Overview

An application reading from an asynchronous follower may see outdated information if the follower has fallen behind the leader. This leads to inconsistencies in the database: running the same query on the leader and follower at the same time may produce different results. This inconsistency is a temporary state - if we stop writing and wait for a while, the followers will eventually catch up and become consistent with the leader. This effect is known as eventual consistency.

The delay between a write happening on the leader and being reflected on a follower is known as replication lag. This may range from less than a second to several minutes if the system is near capacity or if there is a networking issue. When this lag is large, the inconsistencies creates real problems for applications.

Reading Your Own Writes

If a user views the data shortly after making a write, the read may be from a replica, but the write may not yet have reached it yet. To the user, it looks as though the submitted data was lost.

Here, we need read-after-write consistency. This guarantees a user will always see the updates they submitted themselves. It makes no promises about other users: other users’ updates may not be visible until some later time.

There are various techniques to implement this:

  • Read from the leader for any data the user may have modified. This requires knowing whether something might have been modified, without actually querying it. For example, user profile information on a social network is normally only editable by the owner of the profile. Thus, a simple rule is: always read the user’s own profile from the leader.
  • If most things are editable by the user, most reads would go to the leader, negating benefits of read scaling. Other criteria may be used to decide whether to read from the leader. For example, we could track the time of last update and, for some period after the last update, make all reads from the leader.
    • We could also monitor the replication log on followers and prevent queries on any follower that has fallen significantly behind the leader.
  • The client can remember the timestamp of its most recent write - then the system can ensure that the replica serving any reads for that user reflects updates until that timestamp. If a replica is not sufficiently up to date, the read can be handled by another replica or the query can wait until the replica has caught up.

There are various complexities as well:

  • If the replicas are geographically distributed, then any request that needs to be served by the leader must be routed to the datacenter that contains the leader.
  • If the same user is accessing the service from multiple devices, we may want cross-device read-after-write consistency. This raises serveral additional issues to consider:
    • Timestamp metadata will need to be centralised as the code running on one device doesn’t know what updates have happened on other devices.
    • If we require reading from the leader, we must first route requests from all of a user’s devices to the same datacenter.

Monotonic Reads

If a user makes a query to a follower with some lag, then to another follower with greater lag, the user may see data in the first query but not in the second query. To the user, it looks as though the system has moved back in time.

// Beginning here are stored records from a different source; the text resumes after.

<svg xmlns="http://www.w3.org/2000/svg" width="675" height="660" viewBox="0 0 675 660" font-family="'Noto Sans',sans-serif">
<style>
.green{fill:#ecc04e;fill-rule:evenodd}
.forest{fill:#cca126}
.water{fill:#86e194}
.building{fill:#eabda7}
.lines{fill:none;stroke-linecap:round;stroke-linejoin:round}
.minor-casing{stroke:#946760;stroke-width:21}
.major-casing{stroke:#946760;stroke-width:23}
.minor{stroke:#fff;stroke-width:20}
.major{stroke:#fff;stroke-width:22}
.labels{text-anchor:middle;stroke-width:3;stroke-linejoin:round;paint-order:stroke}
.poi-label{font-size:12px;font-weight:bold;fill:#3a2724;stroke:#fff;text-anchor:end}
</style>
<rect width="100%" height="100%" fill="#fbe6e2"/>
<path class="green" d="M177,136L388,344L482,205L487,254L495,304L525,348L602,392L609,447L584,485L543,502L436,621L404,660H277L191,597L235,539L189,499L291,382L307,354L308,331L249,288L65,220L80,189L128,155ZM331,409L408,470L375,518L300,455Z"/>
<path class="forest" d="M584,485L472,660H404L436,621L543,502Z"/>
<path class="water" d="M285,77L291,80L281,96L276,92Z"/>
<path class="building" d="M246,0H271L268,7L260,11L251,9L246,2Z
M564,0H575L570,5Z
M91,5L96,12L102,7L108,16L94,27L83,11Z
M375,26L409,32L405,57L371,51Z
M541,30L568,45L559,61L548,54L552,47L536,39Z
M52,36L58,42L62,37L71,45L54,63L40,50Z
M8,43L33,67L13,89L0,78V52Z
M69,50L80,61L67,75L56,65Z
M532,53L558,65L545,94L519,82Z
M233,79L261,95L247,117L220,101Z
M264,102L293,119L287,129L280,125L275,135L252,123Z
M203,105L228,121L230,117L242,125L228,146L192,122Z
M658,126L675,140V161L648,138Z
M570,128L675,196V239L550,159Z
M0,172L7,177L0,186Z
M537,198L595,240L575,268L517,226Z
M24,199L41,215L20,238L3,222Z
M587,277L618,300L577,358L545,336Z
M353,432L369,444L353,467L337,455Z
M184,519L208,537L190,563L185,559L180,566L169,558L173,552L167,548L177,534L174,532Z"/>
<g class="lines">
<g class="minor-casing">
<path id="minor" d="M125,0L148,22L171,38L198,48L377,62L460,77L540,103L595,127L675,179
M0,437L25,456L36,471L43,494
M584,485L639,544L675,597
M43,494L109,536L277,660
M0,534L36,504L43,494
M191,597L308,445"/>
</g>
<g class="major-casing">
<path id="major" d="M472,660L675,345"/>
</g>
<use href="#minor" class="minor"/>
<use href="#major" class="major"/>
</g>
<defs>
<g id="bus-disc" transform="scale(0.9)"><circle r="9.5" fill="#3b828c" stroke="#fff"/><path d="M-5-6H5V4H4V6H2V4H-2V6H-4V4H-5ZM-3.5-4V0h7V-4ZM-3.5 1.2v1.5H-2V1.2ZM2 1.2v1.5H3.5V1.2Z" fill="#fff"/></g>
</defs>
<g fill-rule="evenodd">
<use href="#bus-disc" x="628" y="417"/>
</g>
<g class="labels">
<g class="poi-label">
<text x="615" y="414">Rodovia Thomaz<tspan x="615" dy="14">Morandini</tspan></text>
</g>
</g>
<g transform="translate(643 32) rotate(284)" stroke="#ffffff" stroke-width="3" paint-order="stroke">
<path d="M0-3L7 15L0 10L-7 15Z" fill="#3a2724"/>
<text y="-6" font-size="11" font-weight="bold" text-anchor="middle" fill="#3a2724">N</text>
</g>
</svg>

Here, we need monotonic read consistency. This guarantees that if one user makes several reads in sequence, they will not see time go backwards - i.e. they will not read older data after previously having read newer data.

One way of achieving monotonic reads it to make sure that each user always makes their reads from the same replica (different users can read from different replicas). For example, the replica can be chosen based on a hash of the user ID. However, if that replica fails, the user’s queries will need to be rerouted to another replica.

Consistent Prefix Reads

In a partitioned database, different partitions operate independently so there is no global ordering of writes: when a user reads from the database, they may see some parts of the database in an older state and some in a newer state.

Here, we need consistent prefix reads consistency. This guarantees that if a sequence of writes happens in a certain order, then anyone reading those writes will see them in the same order. - Note: monotonic reads applies to a single data item, while consistent prefix reads applies to a sequence of writes.

One solution to make any causally related writes to the same parition. But this can’t always be done efficiently.